**The problem**
Can you repeat, word for word, only the lines of the records starting with the line that contains "What are all" and going on through the line that contains "January, February (through 02-15), Total", with both of those lines included?

**Data for analysis**
========================================================================

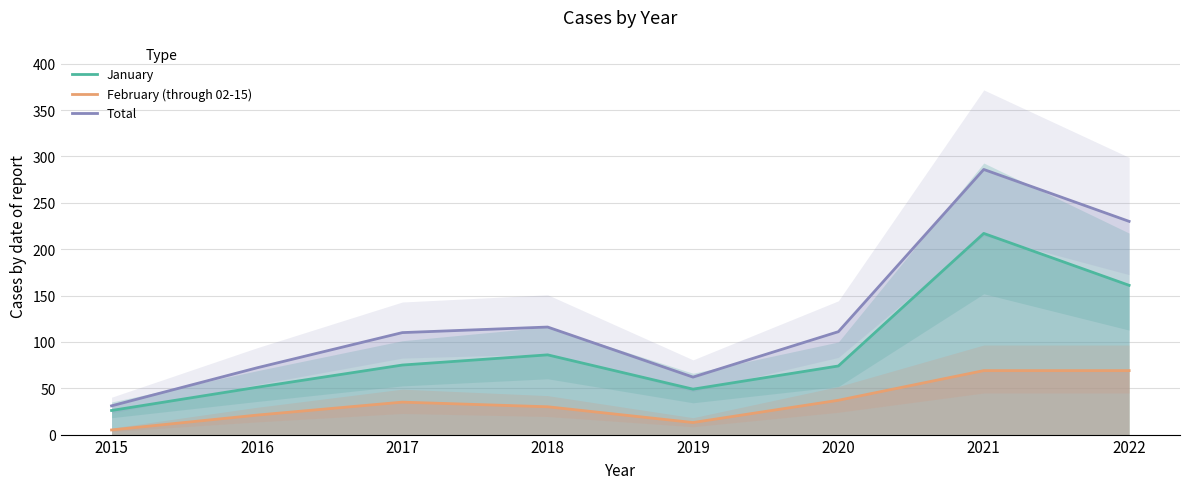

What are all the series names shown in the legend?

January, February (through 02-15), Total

========================================================================

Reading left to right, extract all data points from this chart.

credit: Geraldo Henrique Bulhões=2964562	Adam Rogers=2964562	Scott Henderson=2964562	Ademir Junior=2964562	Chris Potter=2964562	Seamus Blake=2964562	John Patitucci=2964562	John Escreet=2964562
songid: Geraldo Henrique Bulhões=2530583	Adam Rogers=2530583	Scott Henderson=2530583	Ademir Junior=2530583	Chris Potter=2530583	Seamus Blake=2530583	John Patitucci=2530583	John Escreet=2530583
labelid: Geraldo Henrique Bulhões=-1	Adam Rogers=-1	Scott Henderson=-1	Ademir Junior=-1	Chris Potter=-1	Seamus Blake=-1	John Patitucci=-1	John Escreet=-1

========================================================================

**Result of this task**
What are all the series names shown in the legend?

January, February (through 02-15), Total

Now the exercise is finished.